Note: this piece is not about Cleveland sports per se, though it is about the responsibility of one Cleveland sportswriter in particular. Consider yourself warned.
I’ve been debating about whether to respond to this piece in last weekend’s Plain Dealer, but considering that Paul Hoynes writes to a massive and impressionable audience, I think it’s probably worth the time and energy.
In the linked piece, Hoynes suggests that the only stat that matters for a pitcher is wins, and therefore, the Cy Young award should be given to the pitcher with the most wins in his respective league. He cites last year’s winners (Zack Greinke and Tim Lincecum, with 16 and 15 wins respectively) as evidence that “[t]he value of the win has been devalued by members of the Baseball Writers Association of America who favor statistics meant to remove all influences on the pitcher except himself.” He thinks this is bad.
Needless to say, I disagree. And I’m a little offended. So offended, in fact, that I tore the piece apart, line-by-line, in firejoemorgan.com style. But that’s not going to do anybody any good. So instead, I’ll try to refute Hoynes’ point without being a snarky jerk.
His point, as best I can tell, is that the game is about winning, so why shouldn’t we ultimately award the pitcher with the most wins—after all, that’s the point of baseball.

**STATED EXERCISE A:** Echo the listing from its first line up to and including the line with "Identify the document", and leave out the pictures.
The listing that follows is unrelated to the post about Cy Young voting.

**DATA EXCERPTS:**
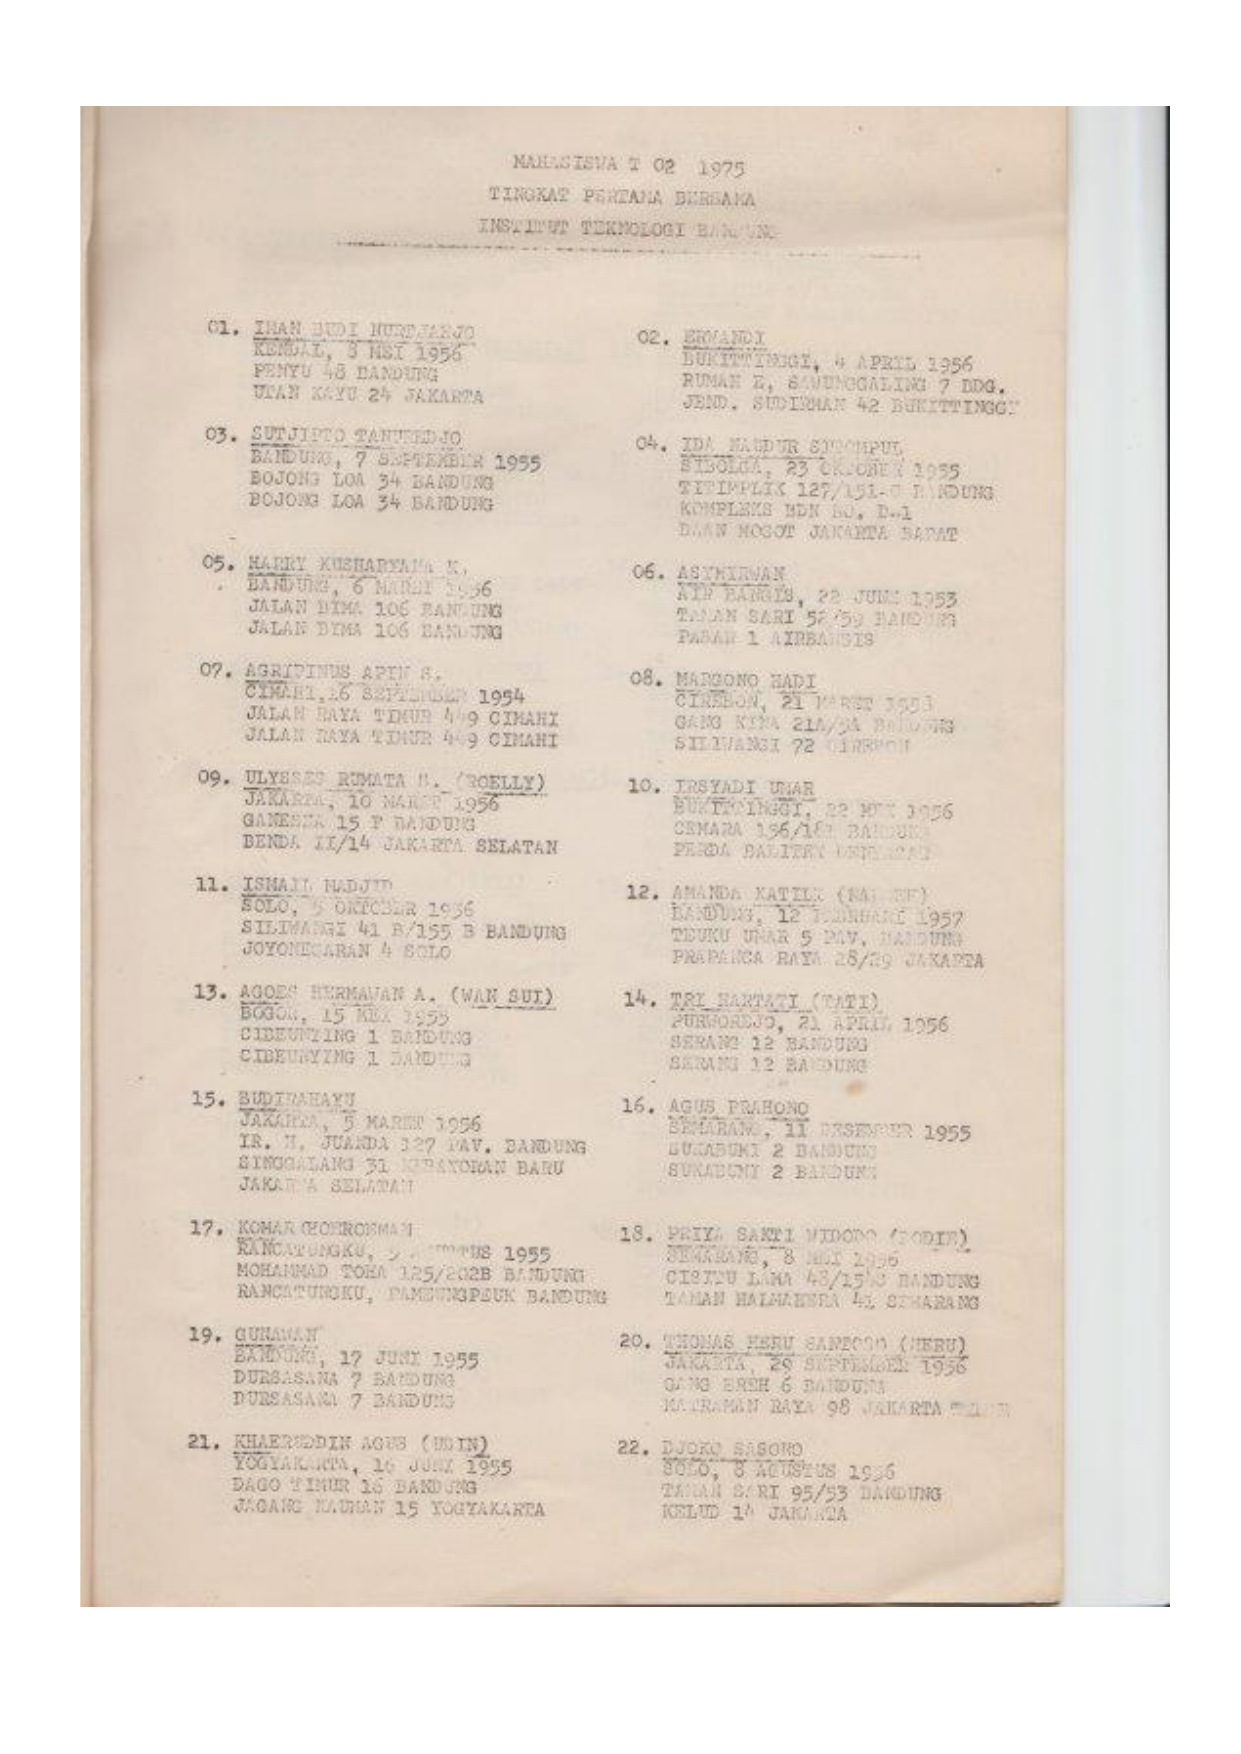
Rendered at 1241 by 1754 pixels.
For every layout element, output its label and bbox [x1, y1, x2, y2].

picture [80, 106, 1170, 1607]
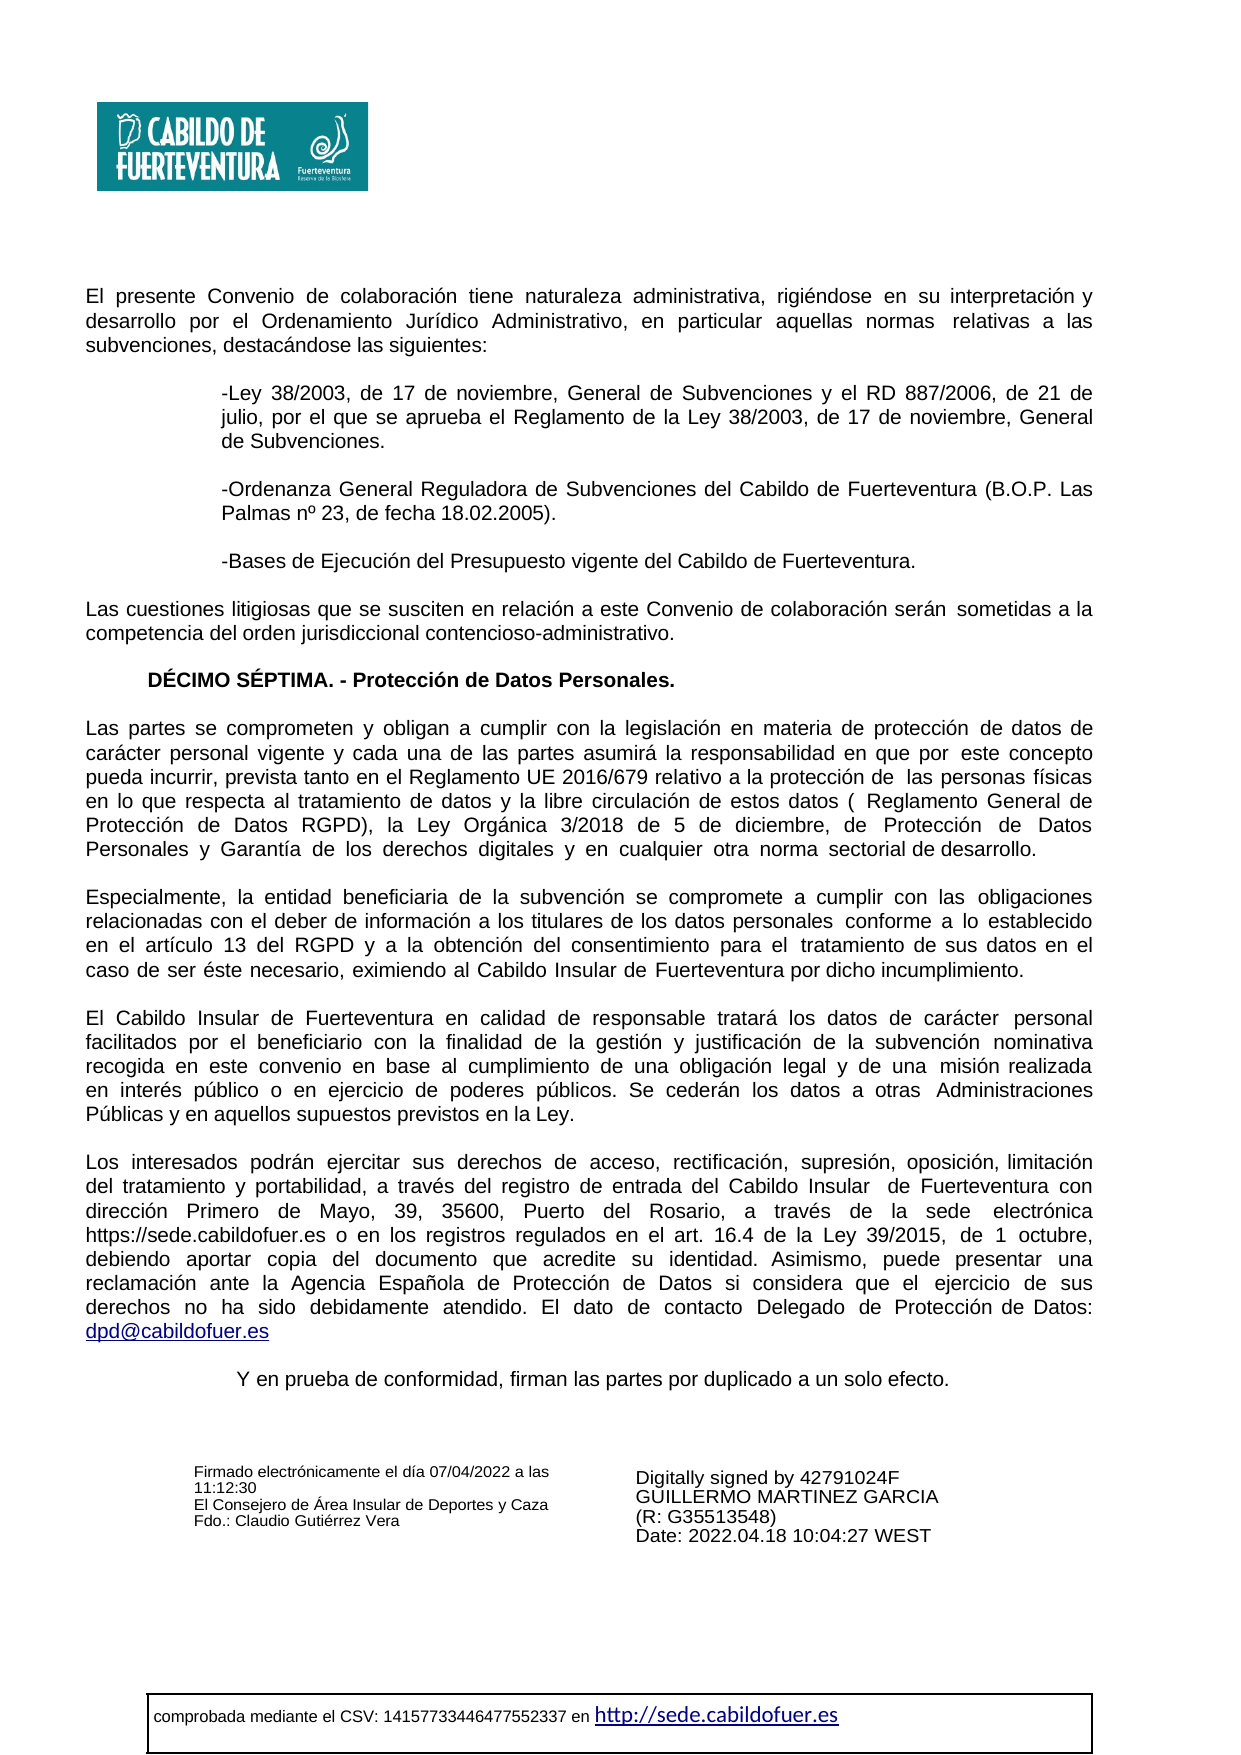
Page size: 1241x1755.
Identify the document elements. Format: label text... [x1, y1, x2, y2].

text -Bases de Ejecución del Presupuesto vigente del Cabildo de Fuerteventura. [221, 548, 1107, 572]
text Especialmente, la entidad beneficiaria de la subvención se compromete a cumplir con las obligaciones relacionadas con el deber de información a los titulares de los datos personales conforme a lo establecido en el artículo 13 del RGPD y a la obtención del consentimiento para el tratamiento de sus datos en el caso de ser éste necesario, eximiendo al Cabildo Insular de Fuerteventura por dicho incumplimiento. [85, 885, 1093, 982]
text Los interesados podrán ejercitar sus derechos de acceso, rectificación, supresión, oposición, limitación del tratamiento y portabilidad, a través del registro de entrada del Cabildo Insular de Fuerteventura con dirección Primero de Mayo, 39, 35600, Puerto del Rosario, a través de la sede electrónica https://sede.cabildofuer.es o en los registros regulados en el art. 16.4 de la Ley 39/2015, de 1 octubre, debiendo aportar copia del documento que acredite su identidad. Asimismo, puede presentar una reclamación ante la Agencia Española de Protección de Datos si considera que el ejercicio de sus derechos no ha sido debidamente atendido. El dato de contacto Delegado de Protección de Datos: dpd@cabildofuer.es [85, 1150, 1093, 1343]
text Las cuestiones litigiosas que se susciten en relación a este Convenio de colaboración serán sometidas a la competencia del orden jurisdiccional contencioso-administrativo. [85, 596, 1093, 644]
text El presente Convenio de colaboración tiene naturaleza administrativa, rigiéndose en su interpretación y desarrollo por el Ordenamiento Jurídico Administrativo, en particular aquellas normas relativas a las subvenciones, destacándose las siguientes: [85, 284, 1093, 357]
text El Cabildo Insular de Fuerteventura en calidad de responsable tratará los datos de carácter personal facilitados por el beneficiario con la finalidad de la gestión y justificación de la subvención nominativa recogida en este convenio en base al cumplimiento de una obligación legal y de una misión realizada en interés público o en ejercicio de poderes públicos. Se cederán los datos a otras Administraciones Públicas y en aquellos supuestos previstos en la Ley. [85, 1006, 1093, 1126]
text -Ley 38/2003, de 17 de noviembre, General de Subvenciones y el RD 887/2006, de 21 de julio, por el que se aprueba el Reglamento de la Ley 38/2003, de 17 de noviembre, General de Subvenciones. [221, 380, 1093, 453]
subtitle DÉCIMO SÉPTIMA. - Protección de Datos Personales. [147, 668, 1107, 692]
text Digitally signed by 42791024F GUILLERMO MARTINEZ GARCIA (R: G35513548) [635, 1468, 968, 1527]
text Date: 2022.04.18 10:04:27 WEST [635, 1527, 1107, 1547]
text Las partes se comprometen y obligan a cumplir con la legislación en materia de protección de datos de carácter personal vigente y cada una de las partes asumirá la responsabilidad en que por este concepto pueda incurrir, prevista tanto en el Reglamento UE 2016/679 relativo a la protección de las personas físicas en lo que respecta al tratamiento de datos y la libre circulación de estos datos ( Reglamento General de Protección de Datos RGPD), la Ley Orgánica 3/2018 de 5 de diciembre, de Protección de Datos Personales y Garantía de los derechos digitales y en cualquier otra norma sectorial de desarrollo. [85, 716, 1093, 861]
text Y en prueba de conformidad, firman las partes por duplicado a un solo efecto. [236, 1367, 1107, 1391]
text -Ordenanza General Reguladora de Subvenciones del Cabildo de Fuerteventura (B.O.P. Las Palmas nº 23, de fecha 18.02.2005). [221, 477, 1093, 525]
text Firmado electrónicamente el día 07/04/2022 a las 11:12:30 [194, 1464, 554, 1497]
text El Consejero de Área Insular de Deportes y Caza Fdo.: Claudio Gutiérrez Vera [194, 1497, 553, 1530]
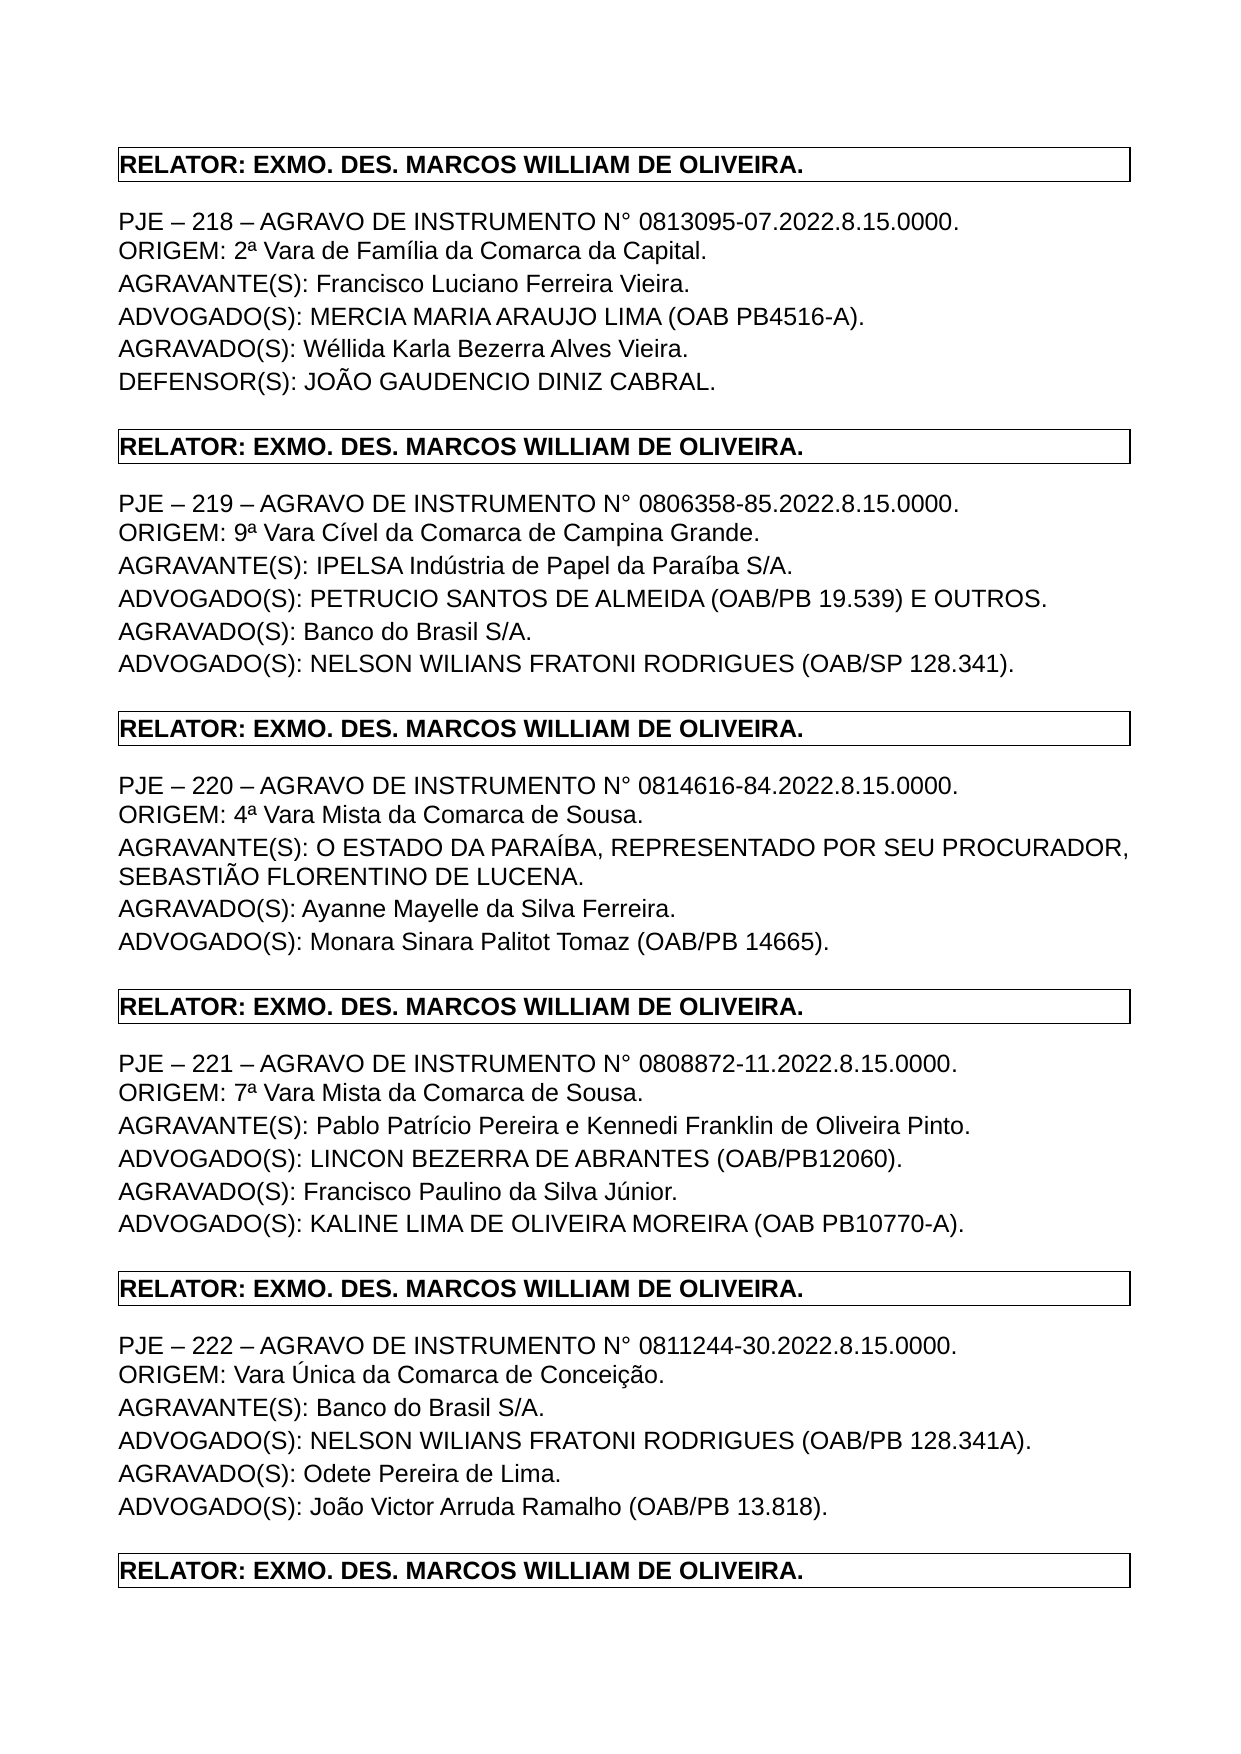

**STATED EXERCISE B:** Duplicate the passage of the post on Cy Young voting from "His point, as" up to and including "point of baseball.".

**EXERCISE RESULT A:**
Rendered at 1241 by 1754 pixels.
For every layout element, output its label and bbox [x1, y1, x2, y2].

picture [80, 106, 1170, 1607]
Page size: 1241x1755.
Identify the document elements. Format: label text... [x1, y1, x2, y2].

**EXERCISE RESULT B:**
His point, as best I can tell, is that the game is about winning, so why shouldn’t we ultimately award the pitcher with the most wins—after all, that’s the point of baseball.